START Data for analysis
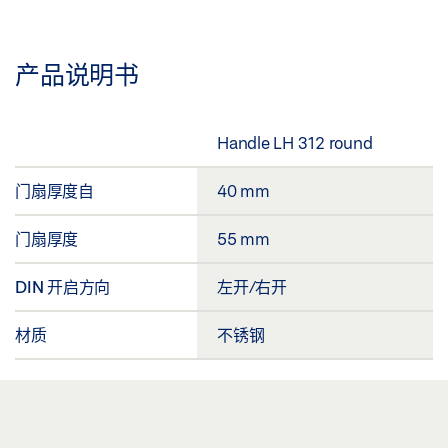
产品说明书
Handle LH 312 round
门扇厚度自
40 mm
门扇厚度
55 mm
DIN 开启方向
左开/右开
材质
不锈钢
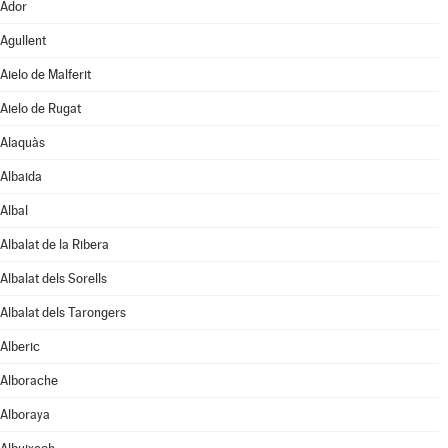
Ador
Agullent
Aielo de Malferit
Aielo de Rugat
Alaquàs
Albaida
Albal
Albalat de la Ribera
Albalat dels Sorells
Albalat dels Tarongers
Alberic
Alborache
Alboraya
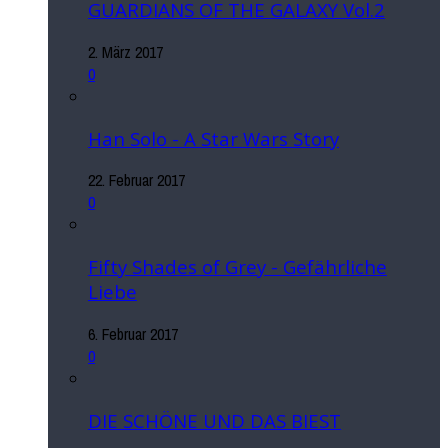
GUARDIANS OF THE GALAXY Vol.2
2. März 2017
0
Han Solo - A Star Wars Story
22. Februar 2017
0
Fifty Shades of Grey - Gefährliche
Liebe
6. Februar 2017
0
DIE SCHÖNE UND DAS BIEST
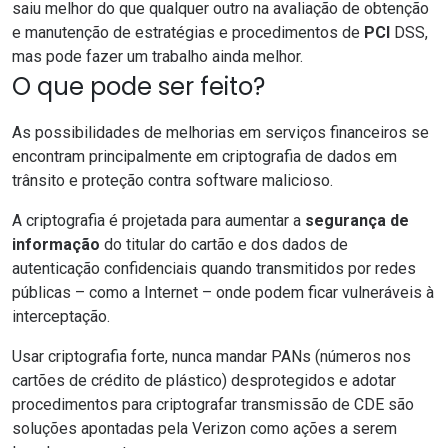
saiu melhor do que qualquer outro na avaliação de obtenção
e manutenção de estratégias e procedimentos de
PCI
DSS,
mas pode fazer um trabalho ainda melhor.
O que pode ser feito?
As possibilidades de melhorias em serviços financeiros se
encontram principalmente em criptografia de dados em
trânsito e proteção contra software malicioso.
A criptografia é projetada para aumentar a
segurança de
informação
do titular do cartão e dos dados de
autenticação confidenciais quando transmitidos por redes
públicas – como a Internet – onde podem ficar vulneráveis ​​à
interceptação.
Usar criptografia forte, nunca mandar PANs (números nos
cartões de crédito de plástico) desprotegidos e adotar
procedimentos para criptografar transmissão de CDE são
soluções apontadas pela Verizon como ações a serem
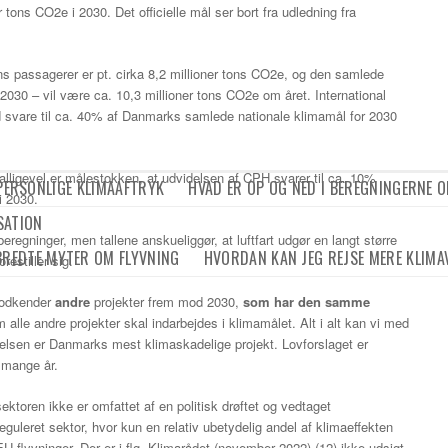
 tons CO2e i 2030. Det officielle mål ser bort fra udledning fra
s passagerer er pt. cirka 8,2 millioner tons CO2e, og den samlede
 2030 – vil være ca. 10,3 millioner tons CO2e om året. International
rmed svare til ca. 40% af Danmarks samlede nationale klimamål for 2030
alligevel er målestokken, at udvidelsen af CPH svarer til ca. 10%
 PERSONLIGE KLIMAAFTRYK
HVAD ER OP OG NED I BEREGNINGERNE O
i 2030.
SATION
 beregninger, men tallene anskueliggør, at luftfart udgør en langt større
BREDTE MYTER OM FLYVNING
HVORDAN KAN JEG REJSE MERE KLIMA
estiller sig.
 godkender
andre
projekter frem mod 2030,
som har den samme
m alle andre projekter skal indarbejdes i klimamålet. Alt i alt kan vi med
lsen er Danmarks mest klimaskadelige projekt. Lovforslaget er
 mange år.
ysektoren ikke er omfattet af en politisk drøftet og vedtaget
eguleret sektor, hvor kun en relativ ubetydelig andel af klimaeffekten
U flyvninger. Der er i flg. Klimarådet (november 2022) (12) ikke udsigt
END Data for analysis
Reproduce everything from the start of the rows down through the line containing "soluções apontadas pela", both ends included, and leave the pictures out.

产品说明书
Handle LH 312 round
门扇厚度自
40 mm
门扇厚度
55 mm
DIN 开启方向
左开/右开
材质
不锈钢
Ador
Agullent
Aielo de Malferit
Aielo de Rugat
Alaquàs
Albaida
Albal
Albalat de la Ribera
Albalat dels Sorells
Albalat dels Tarongers
Alberic
Alborache
Alboraya
GUARDIANS OF THE GALAXY Vol.2
2. März 2017
0
Han Solo - A Star Wars Story
22. Februar 2017
0
Fifty Shades of Grey - Gefährliche
Liebe
6. Februar 2017
0
DIE SCHÖNE UND DAS BIEST
saiu melhor do que qualquer outro na avaliação de obtenção
e manutenção de estratégias e procedimentos de
PCI
DSS,
mas pode fazer um trabalho ainda melhor.
O que pode ser feito?
As possibilidades de melhorias em serviços financeiros se
encontram principalmente em criptografia de dados em
trânsito e proteção contra software malicioso.
A criptografia é projetada para aumentar a
segurança de
informação
do titular do cartão e dos dados de
autenticação confidenciais quando transmitidos por redes
públicas – como a Internet – onde podem ficar vulneráveis ​​à
interceptação.
Usar criptografia forte, nunca mandar PANs (números nos
cartões de crédito de plástico) desprotegidos e adotar
procedimentos para criptografar transmissão de CDE são
soluções apontadas pela Verizon como ações a serem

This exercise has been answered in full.